(Items listed in a dataset)
● ● ● ● ●
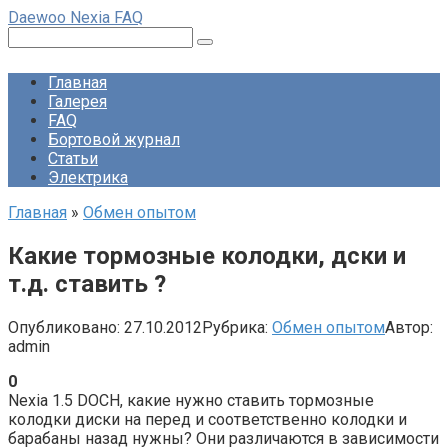
Перейти
Daewoo Nexia FAQ
к
Поиск:
контенту
Главная
Галерея
FAQ
Бортовой журнал
Статьи
Электрика
Главная
»
Обмен опытом
Какие тормозные колодки, дски и
т.д. ставить ?
Опубликовано:
27.10.2012
Рубрика:
Обмен опытом
Автор:
admin
0
Nexia 1.5 DOCH, какие нужно ставить тормозные
колодки диски на перед и соответственно колодки и
барабаны назад нужны? Они различаются в зависимости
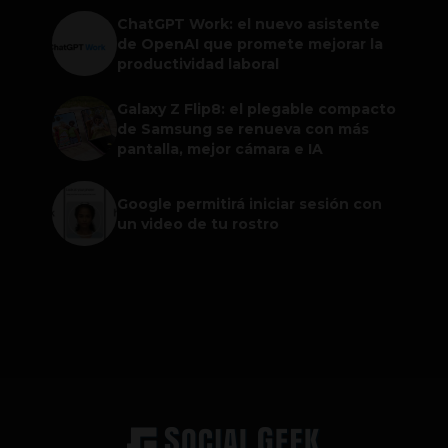
ChatGPT Work: el nuevo asistente
de OpenAI que promete mejorar la
productividad laboral
Galaxy Z Flip8: el plegable compacto
de Samsung se renueva con más
pantalla, mejor cámara e IA
Google permitirá iniciar sesión con
un video de tu rostro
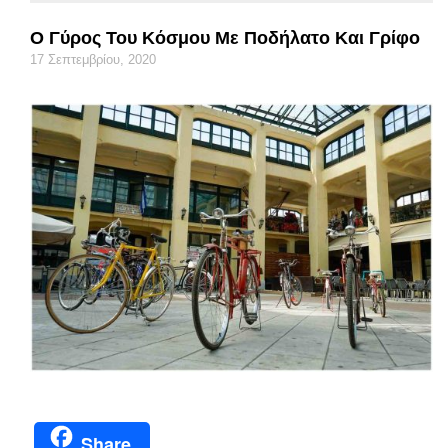
Ο Γύρος Του Κόσμου Με Ποδήλατο Και Γρίφο
17 Σεπτεμβρίου, 2020
Share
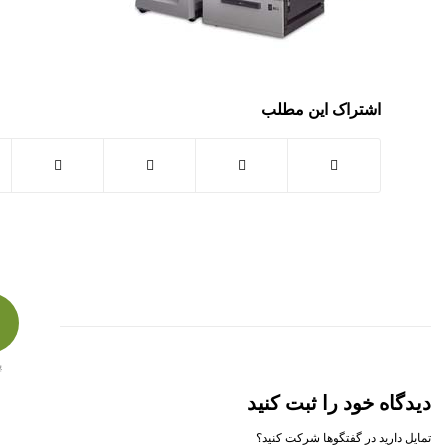
اشتراک این مطلب
پ
دیدگاه خود را ثبت کنید
تمایل دارید در گفتگوها شرکت کنید؟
● ● ● ● ●
**What needs to be done:** The records above must be output exactly, except for the pictures.

**Written response:**
Перейти
Daewoo Nexia FAQ
к
Поиск:
контенту
Главная
Галерея
FAQ
Бортовой журнал
Статьи
Электрика
Главная
»
Обмен опытом
Какие тормозные колодки, дски и
т.д. ставить ?
Опубликовано:
27.10.2012
Рубрика:
Обмен опытом
Автор:
admin
0
Nexia 1.5 DOCH, какие нужно ставить тормозные
колодки диски на перед и соответственно колодки и
барабаны назад нужны? Они различаются в зависимости
ChatGPT Work: el nuevo asistente
de OpenAI que promete mejorar la
productividad laboral
Galaxy Z Flip8: el plegable compacto
de Samsung se renueva con más
pantalla, mejor cámara e IA
Google permitirá iniciar sesión con
un video de tu rostro
Ο Γύρος Του Κόσμου Με Ποδήλατο Και Γρίφο
17 Σεπτεμβρίου, 2020
Share
اشتراک این مطلب
پ
دیدگاه خود را ثبت کنید
تمایل دارید در گفتگوها شرکت کنید؟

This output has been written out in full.